## GIVEN TEXT
--- START ---
To the knowledge of the Directors and executive officers of the Company, only the following shareholders owned, directly or indirectly, or exercised control or direction over, shares carrying more than 10% of the outstanding voting rights of the Company:

Shareholder Name

Number of Shares Held(1)(2)

Percentage of Issued Shares

Donald M. Boone

556,481

23.27%

Jewett-Cameron Trading Co. Ltd. Employee Stock Ownership Plan and Trust

414,598

17.34%

(1)

This information was supplied to the Company from insider reports and beneficial ownership reports filed with the SEC, and from the beneficial owners themselves.

(2)

The holdings represent registered and beneficial ownership, and for the purposes hereof, beneficial ownership is presumed where sole voting and dispositive power is declared without disclaiming ownership.

FINANCIAL STATEMENTS

The audited financial statements of the Company for the year ended August 31, 2009, together with the Auditors' Report thereon, will be presented to the Shareholders at the Meeting.
--- END ---
Answer these questions from the shareholder disclosure text:
1. How many shares does Donald M. Boone hold?
2. What percentage of issued shares does the Jewett-Cameron Trading Co. Ltd. Employee Stock Ownership Plan and Trust hold?
3. For which year end will the audited financial statements be presented to the Shareholders at the Meeting?

## DATASET CONTENT
--- START ---
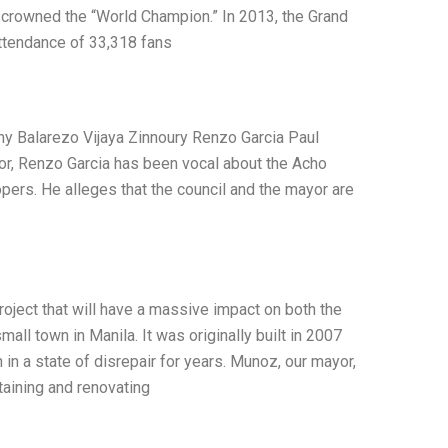
be crowned the “World Champion.” In 2013, the Grand
ttendance of 33,318 fans
y Balarezo Vijaya Zinnoury Renzo Garcia Paul
or, Renzo Garcia has been vocal about the Acho
opers. He alleges that the council and the mayor are
roject that will have a massive impact on both the
all town in Manila. It was originally built in 2007
 in a state of disrepair for years. Munoz, our mayor,
ntaining and renovating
--- END ---
## YOUR RESPONSE
1. 556,481
2. 17.34%
3. The year ended August 31, 2009